Publication Type:Journal Article
Source:Journal of biomedical optics, Volume 11, Issue 5, p.054009 (2006)
Keywords:Algorithms, Artificial Intelligence, Cells, Cultured, Humans, Image Enhancement, Image Interpretation, Computer-Assisted, Imaging, Three-Dimensional, Male, Microscopy, Video, Pattern Recognition, Automated, Reproducibility of Results, Sensitivity and Specificity, Sperm Motility, Spermatozoa
This paper describes a robust single sperm tracking algorithm (SSTA) that can be used in laser optical trapping and sperm motility studies. The algorithm creates a region of interest (ROI) centered about a sperm selected by the user.
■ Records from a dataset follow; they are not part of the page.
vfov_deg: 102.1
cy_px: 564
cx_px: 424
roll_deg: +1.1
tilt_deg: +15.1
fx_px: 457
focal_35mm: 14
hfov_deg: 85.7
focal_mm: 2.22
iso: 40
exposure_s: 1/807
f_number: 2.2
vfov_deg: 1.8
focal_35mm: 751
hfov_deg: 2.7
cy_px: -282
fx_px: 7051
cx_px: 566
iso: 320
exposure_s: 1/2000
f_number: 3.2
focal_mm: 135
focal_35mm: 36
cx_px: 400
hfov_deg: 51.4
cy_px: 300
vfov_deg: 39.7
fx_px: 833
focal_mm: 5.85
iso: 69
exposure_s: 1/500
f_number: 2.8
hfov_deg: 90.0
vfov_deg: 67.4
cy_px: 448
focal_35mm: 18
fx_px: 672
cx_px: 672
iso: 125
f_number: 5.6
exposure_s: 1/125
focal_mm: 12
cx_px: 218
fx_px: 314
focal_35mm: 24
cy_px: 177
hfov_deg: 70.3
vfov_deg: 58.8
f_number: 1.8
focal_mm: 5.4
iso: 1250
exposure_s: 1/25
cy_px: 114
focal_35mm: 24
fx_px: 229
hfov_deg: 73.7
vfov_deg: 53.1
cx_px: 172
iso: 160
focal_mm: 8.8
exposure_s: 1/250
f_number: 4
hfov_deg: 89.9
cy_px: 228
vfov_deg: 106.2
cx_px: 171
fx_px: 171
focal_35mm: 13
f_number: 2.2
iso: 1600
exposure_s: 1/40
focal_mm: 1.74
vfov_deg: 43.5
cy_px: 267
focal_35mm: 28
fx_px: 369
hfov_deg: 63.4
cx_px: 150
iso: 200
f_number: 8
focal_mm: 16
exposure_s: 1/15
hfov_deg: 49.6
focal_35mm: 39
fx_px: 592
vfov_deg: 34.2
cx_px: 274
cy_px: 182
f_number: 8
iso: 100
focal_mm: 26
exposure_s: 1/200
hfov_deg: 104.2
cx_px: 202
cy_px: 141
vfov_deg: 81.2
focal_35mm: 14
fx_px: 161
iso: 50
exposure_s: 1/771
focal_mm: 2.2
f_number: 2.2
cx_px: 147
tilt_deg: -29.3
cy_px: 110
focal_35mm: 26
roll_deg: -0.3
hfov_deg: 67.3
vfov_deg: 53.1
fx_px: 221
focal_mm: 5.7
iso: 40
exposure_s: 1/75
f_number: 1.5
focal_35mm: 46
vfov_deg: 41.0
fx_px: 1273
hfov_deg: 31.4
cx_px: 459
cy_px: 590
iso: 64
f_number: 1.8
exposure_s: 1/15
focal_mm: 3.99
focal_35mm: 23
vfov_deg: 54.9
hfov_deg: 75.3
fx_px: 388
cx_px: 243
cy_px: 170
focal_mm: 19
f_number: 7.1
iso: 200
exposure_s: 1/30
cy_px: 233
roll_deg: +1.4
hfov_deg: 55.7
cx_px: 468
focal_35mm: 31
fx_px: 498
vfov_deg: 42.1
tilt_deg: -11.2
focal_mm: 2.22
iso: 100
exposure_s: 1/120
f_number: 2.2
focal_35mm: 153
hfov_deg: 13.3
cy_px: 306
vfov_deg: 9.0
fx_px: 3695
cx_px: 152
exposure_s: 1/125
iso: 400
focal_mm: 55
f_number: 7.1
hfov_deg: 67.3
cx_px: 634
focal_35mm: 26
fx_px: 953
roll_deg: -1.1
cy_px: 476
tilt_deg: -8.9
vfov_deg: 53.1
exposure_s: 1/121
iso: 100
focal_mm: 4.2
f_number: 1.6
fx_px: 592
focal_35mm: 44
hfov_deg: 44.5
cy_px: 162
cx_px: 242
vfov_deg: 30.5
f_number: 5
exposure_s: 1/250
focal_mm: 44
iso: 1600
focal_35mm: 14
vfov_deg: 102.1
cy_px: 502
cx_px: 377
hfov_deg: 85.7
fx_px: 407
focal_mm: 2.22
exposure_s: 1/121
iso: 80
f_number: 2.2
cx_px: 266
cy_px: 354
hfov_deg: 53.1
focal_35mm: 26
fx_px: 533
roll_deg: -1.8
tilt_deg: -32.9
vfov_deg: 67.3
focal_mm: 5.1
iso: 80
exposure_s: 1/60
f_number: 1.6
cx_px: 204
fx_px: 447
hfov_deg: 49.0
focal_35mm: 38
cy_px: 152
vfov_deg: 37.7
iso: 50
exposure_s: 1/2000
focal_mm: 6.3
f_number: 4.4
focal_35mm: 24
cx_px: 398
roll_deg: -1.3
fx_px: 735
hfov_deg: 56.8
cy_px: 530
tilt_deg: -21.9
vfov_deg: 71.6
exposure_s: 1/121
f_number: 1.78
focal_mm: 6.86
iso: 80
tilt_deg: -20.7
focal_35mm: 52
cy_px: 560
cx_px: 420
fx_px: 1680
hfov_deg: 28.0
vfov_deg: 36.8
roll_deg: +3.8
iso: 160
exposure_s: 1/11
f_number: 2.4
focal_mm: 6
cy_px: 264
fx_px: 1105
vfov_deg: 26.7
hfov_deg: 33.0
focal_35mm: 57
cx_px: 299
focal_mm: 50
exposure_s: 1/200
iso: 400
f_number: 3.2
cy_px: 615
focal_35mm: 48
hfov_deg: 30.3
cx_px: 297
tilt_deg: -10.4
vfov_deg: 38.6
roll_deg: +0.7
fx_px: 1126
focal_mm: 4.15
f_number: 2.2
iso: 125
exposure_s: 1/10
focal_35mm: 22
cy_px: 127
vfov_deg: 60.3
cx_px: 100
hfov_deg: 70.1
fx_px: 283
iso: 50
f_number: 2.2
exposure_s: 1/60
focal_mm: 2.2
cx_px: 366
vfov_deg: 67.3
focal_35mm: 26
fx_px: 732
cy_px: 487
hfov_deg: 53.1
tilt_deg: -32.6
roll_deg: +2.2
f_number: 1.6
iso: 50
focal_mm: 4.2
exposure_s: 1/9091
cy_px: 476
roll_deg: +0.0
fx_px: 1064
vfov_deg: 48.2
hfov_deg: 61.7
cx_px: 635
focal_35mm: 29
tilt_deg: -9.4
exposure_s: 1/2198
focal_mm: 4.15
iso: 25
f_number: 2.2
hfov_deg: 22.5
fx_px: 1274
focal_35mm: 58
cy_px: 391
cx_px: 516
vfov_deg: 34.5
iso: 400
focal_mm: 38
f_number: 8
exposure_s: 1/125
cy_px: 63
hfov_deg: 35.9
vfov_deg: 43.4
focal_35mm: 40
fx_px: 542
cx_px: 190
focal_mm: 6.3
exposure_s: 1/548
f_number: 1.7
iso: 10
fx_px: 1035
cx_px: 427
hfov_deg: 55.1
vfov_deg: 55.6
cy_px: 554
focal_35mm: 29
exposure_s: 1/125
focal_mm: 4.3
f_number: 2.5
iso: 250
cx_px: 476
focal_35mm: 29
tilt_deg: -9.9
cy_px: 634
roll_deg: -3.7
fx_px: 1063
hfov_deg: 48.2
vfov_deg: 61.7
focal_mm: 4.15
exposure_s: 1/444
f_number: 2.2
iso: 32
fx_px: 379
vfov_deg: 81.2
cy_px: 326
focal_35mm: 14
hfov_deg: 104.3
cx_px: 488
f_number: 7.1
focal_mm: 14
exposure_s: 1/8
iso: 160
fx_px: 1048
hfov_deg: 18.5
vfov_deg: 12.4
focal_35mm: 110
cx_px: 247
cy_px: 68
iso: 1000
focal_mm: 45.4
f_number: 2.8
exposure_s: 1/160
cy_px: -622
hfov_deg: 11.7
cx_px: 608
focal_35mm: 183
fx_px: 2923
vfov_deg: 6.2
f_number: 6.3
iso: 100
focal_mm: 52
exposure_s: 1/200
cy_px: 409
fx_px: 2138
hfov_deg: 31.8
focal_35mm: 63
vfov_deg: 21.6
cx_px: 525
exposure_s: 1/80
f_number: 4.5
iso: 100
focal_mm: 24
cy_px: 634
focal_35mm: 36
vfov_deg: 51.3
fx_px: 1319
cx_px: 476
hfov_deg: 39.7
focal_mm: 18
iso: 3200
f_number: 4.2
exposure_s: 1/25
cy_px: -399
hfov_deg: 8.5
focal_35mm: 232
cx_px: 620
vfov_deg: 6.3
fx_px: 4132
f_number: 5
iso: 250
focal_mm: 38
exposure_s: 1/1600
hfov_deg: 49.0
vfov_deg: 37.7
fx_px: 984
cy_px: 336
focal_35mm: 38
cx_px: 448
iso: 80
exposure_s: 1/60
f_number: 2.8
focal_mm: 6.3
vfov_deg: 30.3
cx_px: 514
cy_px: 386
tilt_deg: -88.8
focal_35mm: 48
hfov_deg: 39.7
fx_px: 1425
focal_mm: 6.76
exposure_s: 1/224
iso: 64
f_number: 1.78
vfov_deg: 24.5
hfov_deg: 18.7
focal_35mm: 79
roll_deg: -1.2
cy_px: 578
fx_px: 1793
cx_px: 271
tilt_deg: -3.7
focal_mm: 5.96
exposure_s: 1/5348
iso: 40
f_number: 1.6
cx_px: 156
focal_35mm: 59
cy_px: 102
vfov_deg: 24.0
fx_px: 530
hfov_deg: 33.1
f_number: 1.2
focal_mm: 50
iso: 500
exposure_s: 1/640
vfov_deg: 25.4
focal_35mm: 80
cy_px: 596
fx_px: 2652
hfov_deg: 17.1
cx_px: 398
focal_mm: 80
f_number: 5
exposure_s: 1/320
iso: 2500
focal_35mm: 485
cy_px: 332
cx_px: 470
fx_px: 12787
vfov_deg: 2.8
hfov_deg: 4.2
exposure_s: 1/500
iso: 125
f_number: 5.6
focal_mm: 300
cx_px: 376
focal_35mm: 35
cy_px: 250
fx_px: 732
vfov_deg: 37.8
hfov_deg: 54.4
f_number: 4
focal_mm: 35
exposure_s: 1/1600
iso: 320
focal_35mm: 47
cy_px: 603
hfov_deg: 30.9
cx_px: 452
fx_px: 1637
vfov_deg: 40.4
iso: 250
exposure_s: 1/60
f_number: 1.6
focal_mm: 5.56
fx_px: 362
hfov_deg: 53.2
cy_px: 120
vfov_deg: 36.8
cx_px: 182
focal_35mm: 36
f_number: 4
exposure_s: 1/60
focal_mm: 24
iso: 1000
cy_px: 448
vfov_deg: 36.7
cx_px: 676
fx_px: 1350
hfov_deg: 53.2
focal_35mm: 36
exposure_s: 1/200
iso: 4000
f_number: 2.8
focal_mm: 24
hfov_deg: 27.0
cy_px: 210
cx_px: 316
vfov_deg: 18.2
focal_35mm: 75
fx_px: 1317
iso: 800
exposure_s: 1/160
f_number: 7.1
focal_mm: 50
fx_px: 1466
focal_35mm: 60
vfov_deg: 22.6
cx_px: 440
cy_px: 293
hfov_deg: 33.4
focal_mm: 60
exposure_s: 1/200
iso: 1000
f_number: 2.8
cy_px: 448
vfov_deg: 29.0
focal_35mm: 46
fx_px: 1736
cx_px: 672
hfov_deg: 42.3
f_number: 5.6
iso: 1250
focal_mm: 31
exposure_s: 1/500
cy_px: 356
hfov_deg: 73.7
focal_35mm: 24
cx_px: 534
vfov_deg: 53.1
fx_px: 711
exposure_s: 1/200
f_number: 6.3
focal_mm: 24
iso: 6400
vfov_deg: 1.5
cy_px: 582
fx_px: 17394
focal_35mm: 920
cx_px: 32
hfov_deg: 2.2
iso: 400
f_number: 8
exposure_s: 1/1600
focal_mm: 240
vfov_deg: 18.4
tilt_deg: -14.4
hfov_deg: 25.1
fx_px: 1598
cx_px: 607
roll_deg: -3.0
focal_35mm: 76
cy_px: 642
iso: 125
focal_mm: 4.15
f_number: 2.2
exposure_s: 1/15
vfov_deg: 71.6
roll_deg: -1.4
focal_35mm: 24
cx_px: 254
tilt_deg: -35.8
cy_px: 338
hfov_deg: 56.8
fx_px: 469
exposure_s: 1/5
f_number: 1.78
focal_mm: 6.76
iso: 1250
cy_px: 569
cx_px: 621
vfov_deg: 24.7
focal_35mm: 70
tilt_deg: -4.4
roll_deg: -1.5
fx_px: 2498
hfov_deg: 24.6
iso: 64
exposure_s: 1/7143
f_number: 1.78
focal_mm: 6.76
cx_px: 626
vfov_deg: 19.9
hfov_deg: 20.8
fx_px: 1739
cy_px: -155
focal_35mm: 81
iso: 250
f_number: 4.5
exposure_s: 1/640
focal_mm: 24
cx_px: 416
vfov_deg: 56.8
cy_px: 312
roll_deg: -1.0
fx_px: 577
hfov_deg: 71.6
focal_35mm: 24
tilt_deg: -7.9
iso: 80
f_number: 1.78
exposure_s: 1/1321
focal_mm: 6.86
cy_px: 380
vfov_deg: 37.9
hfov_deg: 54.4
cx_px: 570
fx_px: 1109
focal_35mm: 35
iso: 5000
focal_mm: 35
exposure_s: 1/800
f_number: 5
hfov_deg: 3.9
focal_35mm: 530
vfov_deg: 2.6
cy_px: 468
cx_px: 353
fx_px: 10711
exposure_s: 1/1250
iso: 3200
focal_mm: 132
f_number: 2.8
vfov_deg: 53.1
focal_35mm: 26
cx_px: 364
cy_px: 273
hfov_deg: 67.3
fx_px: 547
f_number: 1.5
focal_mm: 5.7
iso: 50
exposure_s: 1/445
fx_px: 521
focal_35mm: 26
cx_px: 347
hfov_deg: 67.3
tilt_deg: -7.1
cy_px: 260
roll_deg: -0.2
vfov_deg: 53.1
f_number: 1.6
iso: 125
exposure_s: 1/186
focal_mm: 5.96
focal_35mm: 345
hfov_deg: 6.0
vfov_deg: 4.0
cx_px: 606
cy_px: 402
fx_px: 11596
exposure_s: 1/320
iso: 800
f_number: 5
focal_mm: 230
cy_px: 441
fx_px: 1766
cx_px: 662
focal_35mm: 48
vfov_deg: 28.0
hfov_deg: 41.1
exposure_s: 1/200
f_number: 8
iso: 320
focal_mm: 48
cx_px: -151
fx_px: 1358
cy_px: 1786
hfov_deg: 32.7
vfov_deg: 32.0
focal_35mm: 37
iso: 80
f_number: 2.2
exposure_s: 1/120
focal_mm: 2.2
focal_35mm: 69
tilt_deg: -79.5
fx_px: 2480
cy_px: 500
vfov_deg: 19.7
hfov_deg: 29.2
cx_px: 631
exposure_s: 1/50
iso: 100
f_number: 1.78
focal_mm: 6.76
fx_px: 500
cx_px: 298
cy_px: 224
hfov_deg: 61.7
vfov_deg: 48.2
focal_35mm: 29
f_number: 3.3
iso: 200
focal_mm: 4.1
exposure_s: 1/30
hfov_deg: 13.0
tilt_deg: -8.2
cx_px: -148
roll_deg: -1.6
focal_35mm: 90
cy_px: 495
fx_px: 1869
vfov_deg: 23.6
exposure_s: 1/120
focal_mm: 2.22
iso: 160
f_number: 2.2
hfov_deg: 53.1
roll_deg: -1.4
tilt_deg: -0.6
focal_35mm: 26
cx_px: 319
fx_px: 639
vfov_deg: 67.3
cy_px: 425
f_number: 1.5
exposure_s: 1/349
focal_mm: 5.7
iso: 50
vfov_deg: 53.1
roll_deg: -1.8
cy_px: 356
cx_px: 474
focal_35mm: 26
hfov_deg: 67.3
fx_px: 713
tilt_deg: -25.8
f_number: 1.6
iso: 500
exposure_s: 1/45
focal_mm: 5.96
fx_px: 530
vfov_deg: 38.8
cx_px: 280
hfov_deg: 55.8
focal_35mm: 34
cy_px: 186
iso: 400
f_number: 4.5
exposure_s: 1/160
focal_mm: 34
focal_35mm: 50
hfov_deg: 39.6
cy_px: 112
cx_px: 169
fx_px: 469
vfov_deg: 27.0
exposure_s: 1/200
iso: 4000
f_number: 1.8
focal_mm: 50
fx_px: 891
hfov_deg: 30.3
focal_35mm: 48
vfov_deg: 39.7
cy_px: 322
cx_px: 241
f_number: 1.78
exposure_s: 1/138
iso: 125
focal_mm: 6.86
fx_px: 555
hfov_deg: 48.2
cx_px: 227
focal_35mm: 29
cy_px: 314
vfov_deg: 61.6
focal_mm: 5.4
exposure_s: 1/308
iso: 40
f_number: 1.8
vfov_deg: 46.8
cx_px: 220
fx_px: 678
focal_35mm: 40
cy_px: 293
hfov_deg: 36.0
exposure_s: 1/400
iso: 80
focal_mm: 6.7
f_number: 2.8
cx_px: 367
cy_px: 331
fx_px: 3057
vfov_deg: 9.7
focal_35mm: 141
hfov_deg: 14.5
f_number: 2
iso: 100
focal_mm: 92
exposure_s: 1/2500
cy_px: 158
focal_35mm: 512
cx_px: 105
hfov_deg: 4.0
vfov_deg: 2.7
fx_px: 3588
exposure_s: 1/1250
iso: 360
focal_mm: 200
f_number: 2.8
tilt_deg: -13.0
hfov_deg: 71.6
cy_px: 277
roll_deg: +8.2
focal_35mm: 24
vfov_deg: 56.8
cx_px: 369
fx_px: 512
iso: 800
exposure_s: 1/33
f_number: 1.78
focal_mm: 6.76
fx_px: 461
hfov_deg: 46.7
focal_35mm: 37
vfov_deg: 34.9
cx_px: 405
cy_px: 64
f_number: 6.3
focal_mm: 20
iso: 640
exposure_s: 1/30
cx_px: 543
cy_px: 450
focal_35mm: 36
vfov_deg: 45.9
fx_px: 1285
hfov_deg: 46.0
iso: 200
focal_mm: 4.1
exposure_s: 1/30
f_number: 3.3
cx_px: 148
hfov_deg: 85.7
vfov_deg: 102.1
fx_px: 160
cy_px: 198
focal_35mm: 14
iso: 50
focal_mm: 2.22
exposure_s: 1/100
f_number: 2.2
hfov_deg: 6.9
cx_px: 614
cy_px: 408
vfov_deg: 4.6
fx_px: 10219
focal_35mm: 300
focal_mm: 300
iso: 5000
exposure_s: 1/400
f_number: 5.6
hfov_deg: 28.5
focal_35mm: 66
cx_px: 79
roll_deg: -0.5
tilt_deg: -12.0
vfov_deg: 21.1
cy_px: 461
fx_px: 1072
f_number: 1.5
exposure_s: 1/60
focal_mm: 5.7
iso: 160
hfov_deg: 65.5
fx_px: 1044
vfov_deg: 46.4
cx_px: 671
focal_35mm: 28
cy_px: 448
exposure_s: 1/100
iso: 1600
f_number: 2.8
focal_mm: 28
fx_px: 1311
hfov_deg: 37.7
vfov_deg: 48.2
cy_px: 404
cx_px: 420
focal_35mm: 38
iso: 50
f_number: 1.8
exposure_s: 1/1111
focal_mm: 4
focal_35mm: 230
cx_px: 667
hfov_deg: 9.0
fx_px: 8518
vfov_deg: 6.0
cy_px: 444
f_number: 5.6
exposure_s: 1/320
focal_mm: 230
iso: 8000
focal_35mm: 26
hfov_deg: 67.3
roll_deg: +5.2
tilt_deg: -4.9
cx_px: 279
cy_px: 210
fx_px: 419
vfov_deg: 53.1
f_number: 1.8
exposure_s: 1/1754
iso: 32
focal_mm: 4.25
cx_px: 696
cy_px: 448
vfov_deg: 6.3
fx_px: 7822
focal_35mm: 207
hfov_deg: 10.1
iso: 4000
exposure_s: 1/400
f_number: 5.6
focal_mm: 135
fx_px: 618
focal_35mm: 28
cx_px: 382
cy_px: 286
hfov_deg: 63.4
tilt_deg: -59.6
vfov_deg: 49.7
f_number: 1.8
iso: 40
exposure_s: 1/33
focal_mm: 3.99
SSTA contrast enhances the ROI image and implements a modified four-class thresholding method to extract the tracked sperm as it transitions in and out of focus. The nearest neighbor method is complemented with a speed-check feature to aid tracking in the presence of additional sperm or other particles. SSTA has a collision-detection feature for real or perceived collision or near-miss cases between two sperm. Subsequent postcollision analysis employs three criteria to distinguish the tracked sperm in the image. The efficacy of SSTA is validated through examples and comparisons to commercially available computer-aided sperm tracking systems.